1. Field of the Invention
Fuel injectors of internal combustion engines execute a stroke-controlled or pressure-controlled injection of highly pressurized fuel into the combustion chamber of an engine. In order to comply with current and future exhaust regulations for internal combustion engines, it has become necessary to execute multiple injections (preinjections, main injections, and secondary injections). The time interval between these individual injections should be as short as possible and should at the same time exert as little influence as possible on the subsequent injection. A pilot injection, which precedes the main injection phase and is intended for conditioning the combustion chamber should not influence a subsequent main injection phase with regard to the pressure increase relevant to emissions.
2. Prior Art
The subject of DE 196 50 865 A1 is a solenoid valve for controlling the fuel pressure in the control pressure chamber of an injection valve element, for example in common rail injection systems. The fuel pressure in the control pressure chamber is used to control the movement of a valve piston that opens or closes the injection openings of the injection valve. The solenoid has an electromagnet disposed in a housing part, a moving armature, and a control valve element that is moved by the armature, is acted on in the closing direction by a closing spring, and cooperates with a valve seat of the solenoid valve, thus controlling the flow of fuel out of the control pressure chamber. DE 197 08 104 A1 has also disclosed a solenoid valve of this kind for controlling the fuel pressure in the control pressure chamber of an injection valve.

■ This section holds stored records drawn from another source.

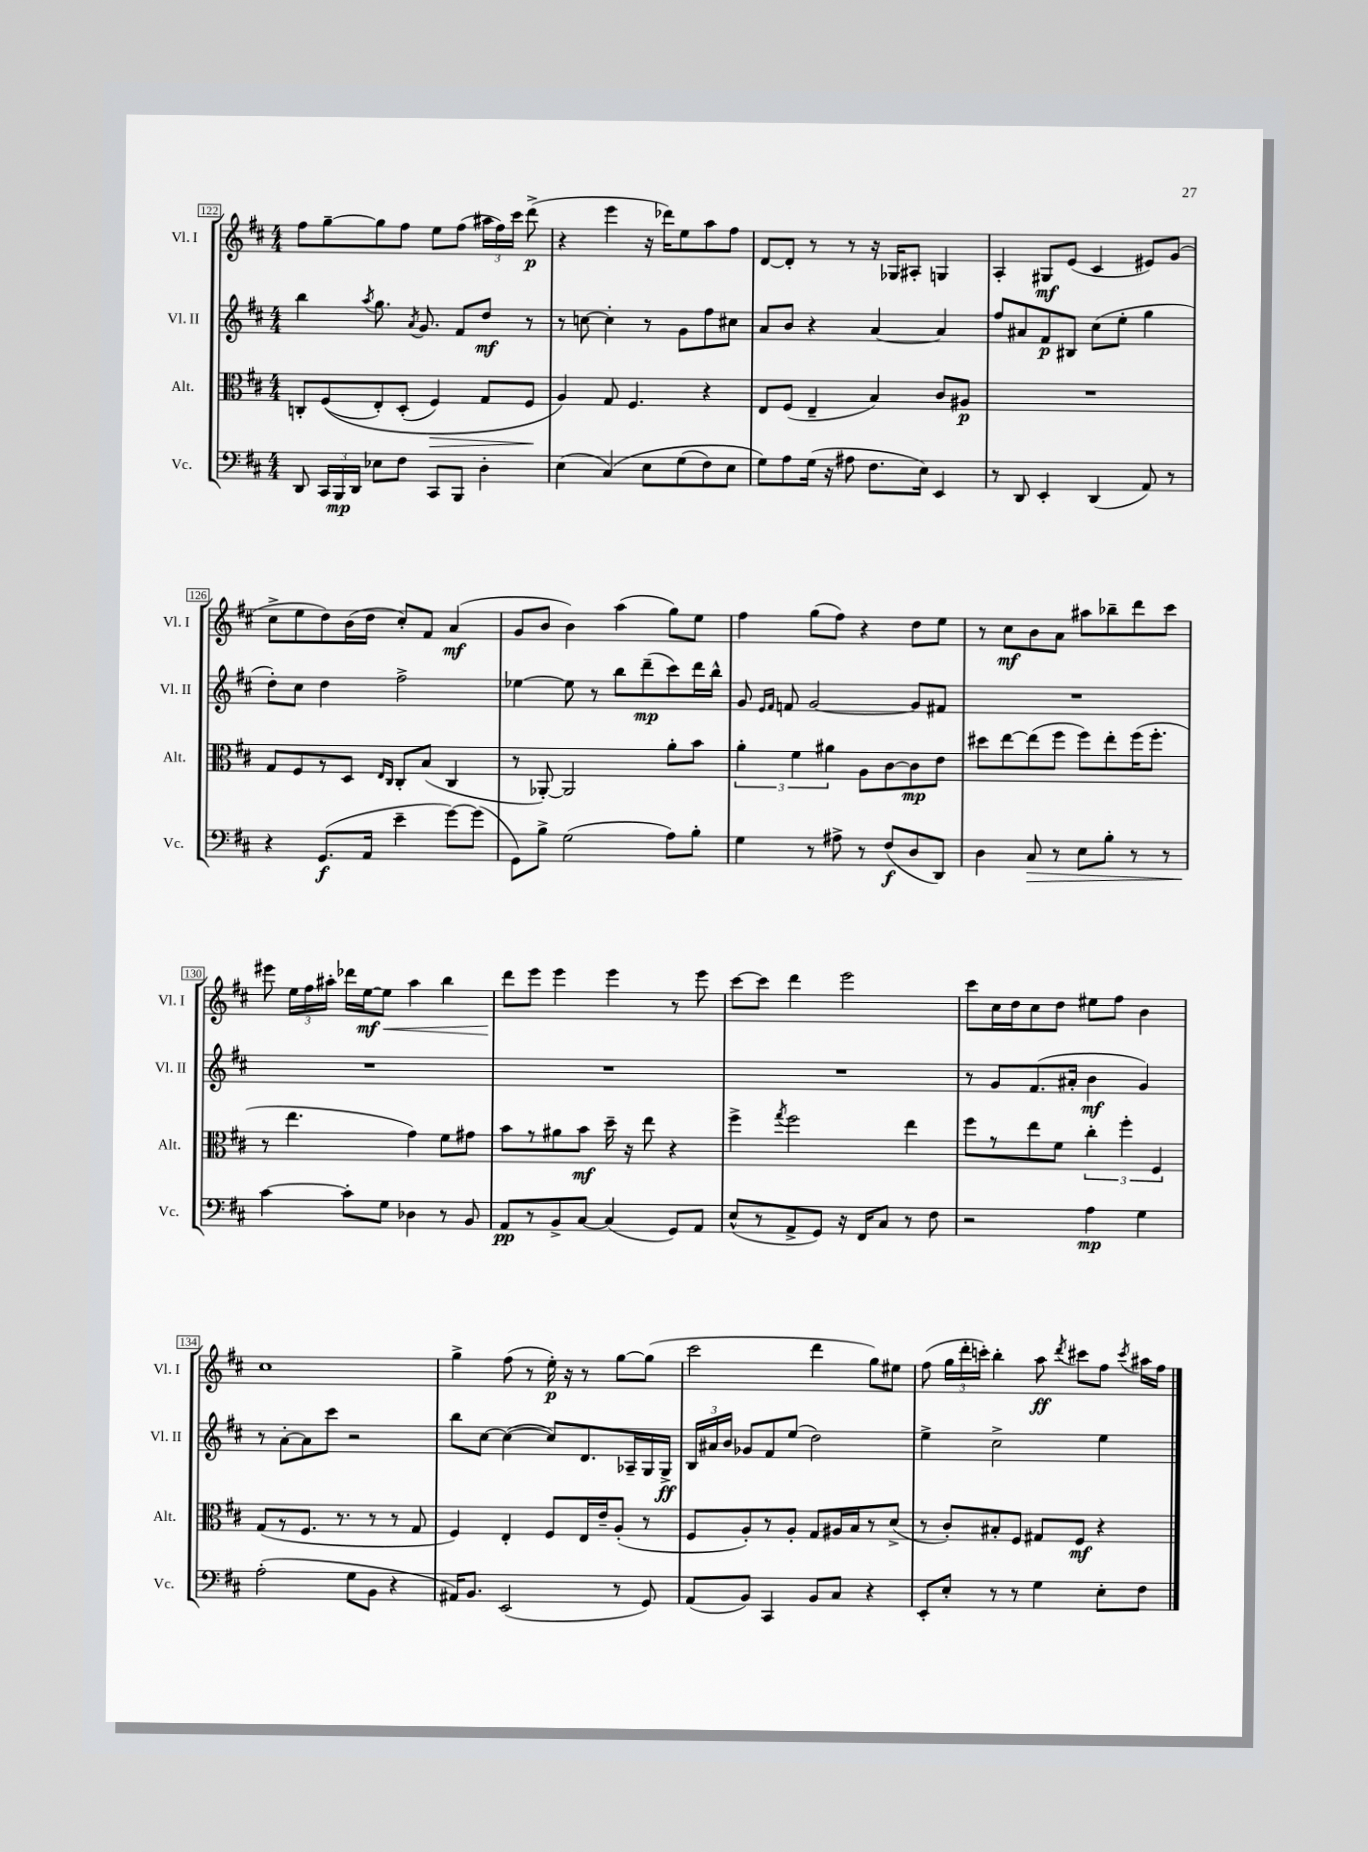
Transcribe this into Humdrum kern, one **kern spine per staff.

**kern	**kern	**kern	**kern
*staff4	*staff3	*staff2	*staff1
*clefF4	*clefC3	*clefG2	*clefG2
*k[f#c#]	*k[f#c#]	*k[f#c#]	*k[f#c#]
*M4/4	*M4/4	*M4/4	*M4/4
8DD/	8C'/L	4bb\	8ff#\L
24CC#/LL	&((8F#/	.	[8gg~\
24BBB/	.	.	.
24DD/JJ	.	.	.
.	.	8qaa/	.
8E-\L	8E'/)	8.gg\	8gg\]
8F#\J	(8D'/J	.	8ff#\J
.	.	8qa/	.
.	.	8.g/	.
8CC#/L	4F#/)	.	8ee\L
8BBB/J	.	8f#/L	(8ff#\J
4D'\	8G/L	8dd/J	24aa#\LL
.	.	.	24ff#\)
.	.	.	24ccc#\JJ
.	8F#/J	8r	(8ddd^\
=	=	=	=
(4E\	4A/&)	8r	4r
.	.	[8cc\	.
&(4C#/)	8G/	4cc'\]	4eee\
.	4.F#/	.	.
8E\L	.	8r	16r
.	.	.	16ddd-\LK)
(8G\	.	8g\L	8ee\
8F#\)	4r	8ff#\	8aa\
8E\J	.	8cc#\J	8ff#\J
=	=	=	=
8G\L&)	8E/L	8a/L	[8d/L
8A\	(8F#/J	8b/J	8d'/]J
(16G\Jk	4E~/	4r	8r
16r	.	.	.
8A#\	.	.	8r
8.F#\L	4B/)	[4a/	16r
.	.	.	16G-/LK
.	.	.	8A#'/J
16E\Jk)	.	.	.
4EE/	8c#/L	4a/]	4G/
.	8A#/J	.	.
=	=	=	=
8r	1r	8ff#/L	4A'/
8DD/	.	8a#/	.
4EE'/	.	8f#/	8G#/L
.	.	8B#/J	(8e/J
(4DD/	.	(8cc#\L	4c#/
.	.	8ee'\J	.
8AA/)	.	4gg\	8e#/L)
8r	.	.	(8g/J
=	=	=	=
4r	8G/L	8dd'\L)	8cc#^\L
.	8F#/	8cc#\J	8ee\
(8.GG/L	8r	4dd\	8dd\)
.	8D/J	.	(16b\L
16AA/Jk	.	.	16dd\JJ
.	16qqE/LL	.	.
.	16qqC#/JJ	.	.
4e~\	8C#'/L	2ff#^\	8cc#'/L)
.	(8B/J	.	8f#/J
[8g\L)	4C#/	.	(4a/
(8g\]J	.	.	.
=	=	=	=
8GG\L)	8r	[4ee-\	8g/L
8B^\J	[8AA-'/)	.	8b/J
(2G\	2AA-/]	8ee-\]	4b\)
.	.	8r	.
.	.	8bb\L	(4aa\
.	.	(8ddd~\	.
8A\L)	8a'\L	8ccc#\)	8gg\L)
8B'\J	8b\J	16ddd\L	8ee\J
.	.	16bb^^\JJ	.
=	=	=	=
4G\	6a'\	8g/	4ff#\
.	.	16qqe/LL	.
.	.	16qqf#/JJ	.
.	.	8f/	.
.	6f#\	.	.
8r	.	[2g/	(8gg\L
.	6a#\	.	.
8A#^\	.	.	8ff#\J)
8r	8A\L	.	4r
(8F#/L	[8c#\	.	.
8D/	8c#\]	8g/]L	8dd\L
8DD/J)	8e\J	8f#/J	8ee\J
=	=	=	=
4D\	8dd#\L	1r	8r
.	[8ee\	.	8cc#\L
8C#/	(8ee\]	.	8b\
8r	8ff#\J	.	8a\J
8E\L	8ff#\L)	.	8aa#\L
8B'\J	8ee'\	.	8bb-~\
8r	(16ff#\K	.	8ddd\
.	8.ff#'\J	.	.
8r	.	.	8ccc#\J
=	=	=	=
[4c#\	8r	1r	8eee#\
.	4.ee\	.	24ee\LL
.	.	.	24ff#\
.	.	.	24aa#'\JJ
8c#'\]L	.	.	16ddd-\LL
.	.	.	[16ee\J
8G\J	.	.	8ee\]J
4D-\	4g\)	.	4aa#\
8r	8f#\L	.	4bb\
8BB/	8g#\J	.	.
=	=	=	=
8AA/L	8b\L	1r	8ddd\L
8r	8r	.	8eee\J
8BB^/	8a#\	.	4eee\
[8C#/J	8b\J	.	.
(4C#/]	16dd~\	.	4eee\
.	16r	.	.
.	8ee\	.	.
8GG/L)	4r	.	8r
8AA/J	.	.	8eee\
=	=	=	=
(8E^^/L	4ff#^\	1r	[8ccc#\L
8r	.	.	8ccc#\]J
.	8qgg/	.	.
8AA^/	2ff#\	.	4ddd\
8GG/J)	.	.	.
16r	.	.	2eee\
16FF#/LK	.	.	.
8C#/J	.	.	.
8r	4ee\	.	.
8F#\	.	.	.
=	=	=	=
2r	8ff#\L	8r	8ccc#\L
.	8r	8g/L	16cc#\L
.	.	.	16dd\J
.	8ee\	(8.f#/	8cc#\
.	8f#\J	.	8dd\J
.	.	16a#'/Jk	.
4A\	6cc#'\	4b\	8ee#\L
.	.	.	8ff#\J
.	6ff#'\	.	.
4G\	.	4g/)	4b\
.	6F#/	.	.
=	=	=	=
(2A'\	(8G/L	8r	1cc#
.	8r	[8a'\L	.
.	8.F#/J	8a\]	.
.	.	8ccc#\J	.
.	8.r	.	.
8G\L	.	2r	.
8BB\J	8r	.	.
4r	8r	.	.
.	8G/	.	.
=	=	=	=
16AA#/LK)	4F#/)	8bb\L	4gg^\
8.BB/J	.	.	.
.	.	[8cc#\J	.
(2EE/	4E'/	(4cc#\_	(8ff#\
.	.	.	8r
.	8F#/L	8cc#/]L)	16ee'\)
.	.	.	16r
.	16E/L	8.d/	8r
.	16e~/J	.	.
8r	(8A'/J	.	[8gg\L
.	.	16A-~/L	.
8GG/)	8r	16G/	(8gg\]J
.	.	16G^/JJ	.
=	=	=	=
(8AA/L	8F#/L	24B/LL	2ccc#\
.	.	24a#/	.
.	.	24b/JJ	.
8BB/J)	8A'/)	8g-/L	.
4CC#/	8r	8f#/	.
.	8A'/J	(8ee/J	.
8BB/L	8G/L	2dd\)	4ddd\
8C#/J	16A#/L	.	.
.	16B/J	.	.
4r	8r	.	8gg\L)
.	(8d^/J	.	8ee#\J
=	=	=	=
8EE'/L	8r	4ee^\	(8ff#\
8E'/J	8c#'/L)	.	24gg\LL
.	.	.	24ddd'\
.	.	.	24ccc'\JJ)
8r	8B#'/	2cc#^\	4bb'\
8r	8F#/J	.	.
4G\	8G#/L	.	8aa\
.	.	.	8qddd/
.	8F#/J	.	8ccc#\L
8E'\L	4r	4ee\	8ff#\J
.	.	.	8qccc#/
8F#\J	.	.	16aa#\LL
.	.	.	16ff#\JJ
==	==	==	==
*-	*-	*-	*-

In order to avoid the disadvantageous armature chatter that occurs in solenoid valves when they are triggered, the armatures of the solenoid valves according to DE 196 50 865 A1 and DE 197 08 104 A1 are embodied as two-part armatures. The armatures have an armature rod and an armature plate that is mounted in sliding fashion onto the armature rod. The use of two-part armatures reduces their effectively braked mass and therefore reduces the kinetic energy of the armature striking the valve seat and thus causing the armature chatter. A triggering of the solenoid valve only results in a definite injection quantity once the postoscillation of the armature plate has finished. It is therefore necessary to take steps to reduce the postoscillation of the armature plate. This is particularly necessary when short time intervals are required between a preinjection and main injection phase. In order to solve this problem, damping devices are used, which have a stationary part and a part that moves with the armature plate. The stationary part can be comprised of a maximum stroke stop, which limits the maximum travel length by which the armature plate can slide on the armature rod. The moving part is comprised of a protrusion that is provided on an armature plate and is oriented toward the stationary part. The maximum stroke stop can be constituted by the end surface of a sliding piece that guides the armature rod and is clamped in a stationary fashion in the housing of the solenoid valve or by a part such as a washer disposed in front of the sliding piece. When the armature plate approaches the maximum stroke stop, a hydraulic damping chamber is formed between the opposing end surfaces of the armature plate and the maximum stroke stop. The fuel contained in the damping chamber exerts a force that counteracts the movement of the armature plate, thus exerting a powerful damping action on the postoscillation of the armature plate.
The disadvantage of the solenoid valves according to DE 196 50 865 A1 and DE 197 08 104 A1 is the precise adjustment of the maximum sliding travel available to the armature plate on the armature rod. The maximum sliding travel, also referred to as maximum stroke, is adjusted by changing the maximum stroke washer, by adding spacers, or by machining down the maximum stroke stop. Since they require an iterative adjustment that must be carried out in steps, these embodiments are costly, are difficult to automate, and therefore extend the cycle times that the manufacture of such solenoid valves requires.
Stroke-controlled fuel injectors in current use for high-pressure injection systems with a high-pressure reservoir each have a throttle and an actuator that can be embodied as a magnet coil or as a piezoelectric actuator. These components, however, only permit the achievement of very low opening and closing speeds of an injection valve element, which can be embodied as a nozzle needle. In multiple injections, it is therefore not possible to use different needle opening speeds to influence the pressure increase, which is decisive with regard to emissions, in such a way that a pilot injection (PI) occurs very close to the main injection phase without influencing the subsequent injections in a functionally critical manner.